Japan is definitely worth multiple visits. I've been half a dozen times and still have top birds to see, including the Amami and Ogasawara endemics, Short-tailed Albatross and all the petrels,Japanese Murrelet and a couple of other auks, a certain unmentionable rosefinch, Ural Owl, Solitary Snipe - and its the closest place to HK to see Ptarmigan.

Saturday 22nd February:
... and an elusive bird in the dense understorey, which I eventually tracked down, turned out to be a 1st winter male Grey Bunting.

Another species we missed! My understanding, talking to others visiting Japan this winter, is that buntings, in general, have been in relatively short supply. I know of at least two other trips that missed Grey Bunting so I think you did very well to get one.
Cheers Chris, perhaps I'll have to visit Bulgaria someday so you can find me a Grey-headed.

Thanks Nick. It was a great trip - one of my best, I think.

Thanks. I can definitely recommend Japan. Yes, if it wasn't for the current situation I'm sure I would be trying to justify starting to plan a return in Spring / Summer.

Sounds like a plan Pete! Plenty of other good birds here too!

Some great birds there Pete, not least the Grey Bunting!

Have I missed something or are you deliberately keeping the name of the performer under wraps?

Thanks Mike, I definitely hope to return to Japan someday. Warning, you're not going to like another upcoming post towards the end of the trip!

John, I had to check with some local experts on Kantori that Grey Bunting was likely where I saw it as it was quite a surprise but it seems it is a known past location and ideal habitat. I didn't really know what to expect in the way of bunting numbers or species but those I did see were generally only singles or small groups &/or in one location only.

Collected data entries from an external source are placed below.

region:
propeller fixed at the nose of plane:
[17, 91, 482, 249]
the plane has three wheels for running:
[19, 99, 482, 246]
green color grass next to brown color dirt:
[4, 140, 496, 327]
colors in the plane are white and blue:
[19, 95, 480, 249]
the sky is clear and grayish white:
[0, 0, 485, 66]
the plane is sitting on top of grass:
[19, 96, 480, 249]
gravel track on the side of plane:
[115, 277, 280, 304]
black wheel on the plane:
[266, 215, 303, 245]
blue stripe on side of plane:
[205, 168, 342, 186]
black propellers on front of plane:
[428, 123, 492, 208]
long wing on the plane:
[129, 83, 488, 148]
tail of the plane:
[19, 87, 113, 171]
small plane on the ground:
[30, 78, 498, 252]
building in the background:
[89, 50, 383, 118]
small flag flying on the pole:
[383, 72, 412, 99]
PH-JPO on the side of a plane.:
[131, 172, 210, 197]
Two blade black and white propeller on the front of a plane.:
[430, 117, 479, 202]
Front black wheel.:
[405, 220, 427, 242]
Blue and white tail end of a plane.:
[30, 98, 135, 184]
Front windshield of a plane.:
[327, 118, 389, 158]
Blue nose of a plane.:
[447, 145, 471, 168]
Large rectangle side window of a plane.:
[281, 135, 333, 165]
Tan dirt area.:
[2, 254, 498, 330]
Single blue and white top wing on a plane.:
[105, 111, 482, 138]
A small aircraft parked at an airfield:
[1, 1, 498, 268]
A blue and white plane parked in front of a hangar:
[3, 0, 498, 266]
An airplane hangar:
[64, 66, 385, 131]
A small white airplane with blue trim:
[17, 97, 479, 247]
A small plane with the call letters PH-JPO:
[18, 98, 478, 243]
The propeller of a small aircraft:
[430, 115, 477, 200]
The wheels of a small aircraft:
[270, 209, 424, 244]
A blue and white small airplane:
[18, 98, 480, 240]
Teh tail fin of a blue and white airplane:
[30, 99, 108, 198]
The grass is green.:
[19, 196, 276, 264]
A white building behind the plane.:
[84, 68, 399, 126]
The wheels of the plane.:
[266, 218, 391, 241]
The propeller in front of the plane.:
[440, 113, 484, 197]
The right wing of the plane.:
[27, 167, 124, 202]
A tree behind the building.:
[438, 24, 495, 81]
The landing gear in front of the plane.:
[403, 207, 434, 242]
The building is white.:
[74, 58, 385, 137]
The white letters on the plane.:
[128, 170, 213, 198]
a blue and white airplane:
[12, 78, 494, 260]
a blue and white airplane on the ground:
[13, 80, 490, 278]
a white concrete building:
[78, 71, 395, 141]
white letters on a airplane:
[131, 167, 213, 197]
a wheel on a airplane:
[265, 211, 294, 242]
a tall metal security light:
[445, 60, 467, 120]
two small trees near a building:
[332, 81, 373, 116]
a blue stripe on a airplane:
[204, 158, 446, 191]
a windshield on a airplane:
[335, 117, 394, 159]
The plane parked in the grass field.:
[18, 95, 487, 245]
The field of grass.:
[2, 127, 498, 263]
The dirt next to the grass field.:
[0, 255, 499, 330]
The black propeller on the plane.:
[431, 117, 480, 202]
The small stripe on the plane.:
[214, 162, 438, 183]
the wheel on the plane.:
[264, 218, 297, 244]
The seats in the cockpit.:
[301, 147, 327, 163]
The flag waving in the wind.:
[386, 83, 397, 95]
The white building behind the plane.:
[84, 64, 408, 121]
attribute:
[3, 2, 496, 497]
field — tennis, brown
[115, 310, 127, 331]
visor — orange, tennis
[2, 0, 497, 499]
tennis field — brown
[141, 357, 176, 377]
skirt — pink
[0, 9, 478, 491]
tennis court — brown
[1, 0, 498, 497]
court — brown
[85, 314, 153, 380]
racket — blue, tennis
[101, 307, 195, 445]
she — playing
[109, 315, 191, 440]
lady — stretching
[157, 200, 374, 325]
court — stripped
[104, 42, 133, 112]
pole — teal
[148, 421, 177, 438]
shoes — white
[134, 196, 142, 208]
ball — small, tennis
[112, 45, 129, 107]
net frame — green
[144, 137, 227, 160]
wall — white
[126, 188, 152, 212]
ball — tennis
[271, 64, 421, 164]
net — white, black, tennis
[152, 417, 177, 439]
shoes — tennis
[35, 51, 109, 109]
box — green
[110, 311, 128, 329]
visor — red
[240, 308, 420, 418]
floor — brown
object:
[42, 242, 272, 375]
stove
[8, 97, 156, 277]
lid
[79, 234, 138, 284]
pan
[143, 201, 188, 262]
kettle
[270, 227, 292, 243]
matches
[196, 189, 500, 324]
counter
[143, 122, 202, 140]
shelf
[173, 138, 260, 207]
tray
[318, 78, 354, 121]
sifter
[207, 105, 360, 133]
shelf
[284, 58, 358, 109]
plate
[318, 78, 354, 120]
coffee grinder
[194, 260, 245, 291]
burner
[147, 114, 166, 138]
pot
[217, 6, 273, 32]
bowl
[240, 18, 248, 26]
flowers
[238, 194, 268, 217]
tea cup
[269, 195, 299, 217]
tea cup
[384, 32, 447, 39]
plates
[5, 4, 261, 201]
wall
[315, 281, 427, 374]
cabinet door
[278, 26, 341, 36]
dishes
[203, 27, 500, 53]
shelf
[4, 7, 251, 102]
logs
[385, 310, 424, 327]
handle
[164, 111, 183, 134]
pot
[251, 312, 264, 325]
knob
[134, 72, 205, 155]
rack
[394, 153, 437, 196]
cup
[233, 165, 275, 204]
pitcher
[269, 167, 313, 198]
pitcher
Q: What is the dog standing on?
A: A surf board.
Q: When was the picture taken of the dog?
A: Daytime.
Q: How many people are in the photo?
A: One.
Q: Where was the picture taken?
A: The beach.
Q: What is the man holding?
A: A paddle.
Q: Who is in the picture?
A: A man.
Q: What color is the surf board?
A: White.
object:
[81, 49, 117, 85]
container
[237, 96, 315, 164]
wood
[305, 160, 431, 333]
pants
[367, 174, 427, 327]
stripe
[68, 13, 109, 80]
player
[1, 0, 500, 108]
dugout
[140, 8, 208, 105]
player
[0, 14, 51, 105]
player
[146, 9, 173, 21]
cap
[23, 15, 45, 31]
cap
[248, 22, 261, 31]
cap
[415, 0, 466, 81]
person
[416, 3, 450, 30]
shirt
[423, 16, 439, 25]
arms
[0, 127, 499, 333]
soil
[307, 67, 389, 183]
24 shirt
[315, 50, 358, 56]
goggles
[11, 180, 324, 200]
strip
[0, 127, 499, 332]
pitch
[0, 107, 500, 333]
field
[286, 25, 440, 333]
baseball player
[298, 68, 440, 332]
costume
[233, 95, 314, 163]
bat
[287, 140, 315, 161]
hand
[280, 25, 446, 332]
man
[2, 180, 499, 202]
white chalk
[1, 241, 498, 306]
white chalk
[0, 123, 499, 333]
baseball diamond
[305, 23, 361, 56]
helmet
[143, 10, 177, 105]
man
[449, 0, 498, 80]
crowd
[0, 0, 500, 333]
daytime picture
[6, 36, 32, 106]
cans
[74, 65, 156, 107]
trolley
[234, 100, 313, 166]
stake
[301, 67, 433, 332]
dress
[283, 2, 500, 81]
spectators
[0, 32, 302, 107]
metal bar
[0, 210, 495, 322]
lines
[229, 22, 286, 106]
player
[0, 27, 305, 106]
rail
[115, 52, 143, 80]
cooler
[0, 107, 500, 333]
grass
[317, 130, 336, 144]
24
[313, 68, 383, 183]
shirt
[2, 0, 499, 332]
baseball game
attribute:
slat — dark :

Thanks Chris, I may have to take you up on it. As for the concert, I knew someone would eventually be curious enough to ask; it is more than a bit embarrassing, as my other passion in life should really be a guilty secret - a K-Pop act called Blackpink - not my usual musical taste and I'm certainly not anywhere near their normal demographic. But this was my third time seeing them live so I guess I have to come clean and admit an obsession!
Don't worry Pete, your secret is safe with me - oh, sorry, wait a minute....! Where were the other two concerts?

she pointed out the difference between K-pop and J-pop. Also that they have very good dance routines, but it's not her favourite kind of music and showed me a few videos.